It can be difficult to discern when or how to reveal your Alzheimer's diagnosis to close family members. It might be helpful to write your thoughts down before talking with anyone.
When you are emotionally ready, set aside an appropriate time and a place to meet in private so you and your family members can speak and respond freely. Let your family know in advance that you have something important to discuss with them.
Telling your family about your diagnosis is an important part of coping with it. You want your family to know so it can support and assist you as you navigate the journey.
Try to be well-informed about the disease so you can explain it thoroughly to your family members. Have educational materials or tips sheets available to share with them. The more they know and learn about Alzheimer’s, the more comfortable they may feel around you.
Be open and honest and allow them to be the same without judgment and give them time to react and process what you are telling them. The uncertainty of the disease makes it difficult to predict how anyone will respond, so patience and understanding should guide the conversations.
Most likely after being told of your diagnosis, family members will have many questions and have concerns about how they should act around you. Though relationships may change as the disease progresses, you will want to focus on the positive and assure them of your wishes and desires.
You will want to hold conversations about your preferences for future health care needs and about establishing legal safeguards, like durable powers of attorney and other imminent financial decisions. When conversations get heavy or anxieties reach a peak or if you get overwhelmed, take a break and perhaps consider convening at a later time so everyone can absorb everything that has been said.
Once your diagnosis is disclosed, your family members and then your friends will have to face the harsh reality that accompanies Alzheimer’s disease.
Realize that those close to you might not have the reaction you had hoped for or can give the support you want, but you cannot control how they react.

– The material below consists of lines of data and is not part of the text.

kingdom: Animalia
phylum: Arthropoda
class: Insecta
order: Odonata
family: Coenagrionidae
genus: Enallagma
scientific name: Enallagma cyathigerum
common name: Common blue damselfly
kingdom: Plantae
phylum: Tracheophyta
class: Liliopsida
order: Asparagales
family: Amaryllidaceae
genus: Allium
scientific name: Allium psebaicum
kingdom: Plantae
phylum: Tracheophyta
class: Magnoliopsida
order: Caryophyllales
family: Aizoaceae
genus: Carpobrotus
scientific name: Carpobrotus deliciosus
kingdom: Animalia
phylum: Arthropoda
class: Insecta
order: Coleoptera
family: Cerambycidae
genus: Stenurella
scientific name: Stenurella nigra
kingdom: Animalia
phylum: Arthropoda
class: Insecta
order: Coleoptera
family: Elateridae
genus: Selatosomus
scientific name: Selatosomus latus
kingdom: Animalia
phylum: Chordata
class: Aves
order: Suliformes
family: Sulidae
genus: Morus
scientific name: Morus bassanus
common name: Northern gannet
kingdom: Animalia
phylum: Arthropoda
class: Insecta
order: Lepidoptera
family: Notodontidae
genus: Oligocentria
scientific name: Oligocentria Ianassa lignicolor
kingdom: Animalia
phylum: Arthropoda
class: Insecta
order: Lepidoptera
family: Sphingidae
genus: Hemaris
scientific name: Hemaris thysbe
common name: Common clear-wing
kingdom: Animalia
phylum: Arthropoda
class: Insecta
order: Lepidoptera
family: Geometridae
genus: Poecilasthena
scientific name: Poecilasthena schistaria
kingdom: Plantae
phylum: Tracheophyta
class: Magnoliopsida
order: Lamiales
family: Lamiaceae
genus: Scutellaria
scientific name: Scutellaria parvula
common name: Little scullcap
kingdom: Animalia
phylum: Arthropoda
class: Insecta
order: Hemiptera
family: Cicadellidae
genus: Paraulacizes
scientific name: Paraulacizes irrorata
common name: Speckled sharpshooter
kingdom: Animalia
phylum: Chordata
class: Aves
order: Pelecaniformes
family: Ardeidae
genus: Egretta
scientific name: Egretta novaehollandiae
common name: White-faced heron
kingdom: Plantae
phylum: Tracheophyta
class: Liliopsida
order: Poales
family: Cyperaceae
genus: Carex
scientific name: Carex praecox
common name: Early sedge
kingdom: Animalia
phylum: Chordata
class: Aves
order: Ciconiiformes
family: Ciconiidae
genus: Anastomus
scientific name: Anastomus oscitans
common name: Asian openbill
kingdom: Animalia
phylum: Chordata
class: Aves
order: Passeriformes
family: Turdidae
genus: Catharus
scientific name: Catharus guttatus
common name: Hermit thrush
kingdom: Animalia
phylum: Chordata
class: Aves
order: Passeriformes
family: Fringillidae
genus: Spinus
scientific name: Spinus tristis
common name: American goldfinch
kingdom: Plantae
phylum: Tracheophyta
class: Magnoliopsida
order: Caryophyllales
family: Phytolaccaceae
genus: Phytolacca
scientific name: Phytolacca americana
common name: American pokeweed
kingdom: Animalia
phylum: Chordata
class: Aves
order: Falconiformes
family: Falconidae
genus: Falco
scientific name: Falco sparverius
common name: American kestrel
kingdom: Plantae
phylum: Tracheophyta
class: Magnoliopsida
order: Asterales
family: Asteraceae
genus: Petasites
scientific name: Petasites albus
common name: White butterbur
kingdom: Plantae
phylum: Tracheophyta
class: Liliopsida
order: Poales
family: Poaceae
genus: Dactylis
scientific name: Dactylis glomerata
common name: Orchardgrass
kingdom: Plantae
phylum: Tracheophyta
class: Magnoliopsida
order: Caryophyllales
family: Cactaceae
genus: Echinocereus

Many people are uncomfortable with the disease, fear it and don’t really know how to handle it. Author Carol Bradley Bursack, founder of Minding Our Elders Caregiver Support, notes that “people begin to stay away, not because they’re bad people. It takes a very strong person to continue to keep visiting someone who may get so they don’t remember you, who can’t remember the same things you remember. It takes a lot of dedication. That doesn’t mean that they think any less of you. They’re simply hurting for you and hurting for themselves.”
In the long run, be gentle and patient with others and be especially the same with yourself.